§ TASK OBJECTIVE: Rewrite the forum thread on writing descriptions from "## Cheid (Mar" to "replace last time.", changing "gargoyles" to "statues".

§ EXERCISE TEXT:
☆ ☆ ☆

Here, we don't care much about describing the castle in this monologue. The character is different, the point of view is the same, but the theme and flavor are completely opposite of the original. So, here's the Fountain of Blood, mentioned for the first time, in a sort of tirade of self-misery. Eventually, he'll walk though the room containing the Fountain of Flowing Blood, we'll get a short description with him grumbling about how much it costs to keep it filled, have a conversation with one of the skeletons that is threatening to call its Union Organizer, and then amble off into another room where he can play Team Fortress without any of his minions seeing him do it...  

But, something with a heavier theme with an Evil Necromancer walking through that room would certainly have a more detailed description, just as long as that was the only chance the reader had for a good first impression. If, for instance, it's barely mentioned in this omniscient narration, which would be pointless since you'd have a lot of power with exposition in that case, you can certain give a different point of view from another character's perspective later in the piece, like from an invading do-gooder adventurer having their stomach wrenched and bowels turned on when the skeleton pops out. In any case, again, the reader has to be served, else the Fountain stay's in the mind of the writer and that's no fit place for it.


----------



## Cheid (Mar 21, 2013)

True, what I was getting at was that the source should determine the type of description.  The necromancer would not take particular note of the gargoyles horrific faces, but rather note how expensive they were to replace last time.

To use another example, you would enter my house and probably notice the large book shelf on the far wall with hundreds of alphabetized books, but as I enter my house i would only take note if the books weren't alphabetized.  in both cases we get a description of the bookshelf and learn that I am ocd when it comes to my books, but the source and the details that you would use to describe them would be different.

☆ ☆ ☆

§ RECORD EXTRACTS:
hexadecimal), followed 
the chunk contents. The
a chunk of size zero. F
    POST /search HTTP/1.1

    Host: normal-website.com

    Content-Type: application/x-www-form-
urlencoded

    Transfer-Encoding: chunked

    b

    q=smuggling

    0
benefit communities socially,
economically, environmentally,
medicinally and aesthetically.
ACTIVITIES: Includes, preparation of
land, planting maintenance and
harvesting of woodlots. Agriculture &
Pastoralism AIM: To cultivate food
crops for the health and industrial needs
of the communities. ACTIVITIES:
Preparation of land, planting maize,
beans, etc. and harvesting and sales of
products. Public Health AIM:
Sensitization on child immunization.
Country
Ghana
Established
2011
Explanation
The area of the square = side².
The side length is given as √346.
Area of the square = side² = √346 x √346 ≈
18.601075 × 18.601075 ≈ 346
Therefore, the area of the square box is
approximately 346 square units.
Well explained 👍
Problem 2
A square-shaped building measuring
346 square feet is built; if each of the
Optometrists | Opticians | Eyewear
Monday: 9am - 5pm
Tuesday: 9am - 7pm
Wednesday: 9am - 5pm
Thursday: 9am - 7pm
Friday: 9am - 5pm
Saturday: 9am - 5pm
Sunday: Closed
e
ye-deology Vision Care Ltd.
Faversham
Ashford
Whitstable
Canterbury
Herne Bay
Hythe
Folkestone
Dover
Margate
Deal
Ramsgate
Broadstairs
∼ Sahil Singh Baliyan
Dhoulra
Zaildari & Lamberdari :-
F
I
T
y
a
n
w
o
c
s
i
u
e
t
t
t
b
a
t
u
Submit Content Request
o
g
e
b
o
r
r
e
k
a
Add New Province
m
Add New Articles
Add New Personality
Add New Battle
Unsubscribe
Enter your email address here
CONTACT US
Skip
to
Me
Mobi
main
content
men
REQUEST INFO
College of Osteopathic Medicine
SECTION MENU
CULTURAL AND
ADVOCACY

☆ ☆ ☆

§ EXERCISE RESPONSE:
## Cheid (Mar 21, 2013)

True, what I was getting at was that the source should determine the type of description.  The necromancer would not take particular note of the statues horrific faces, but rather note how expensive they were to replace last time.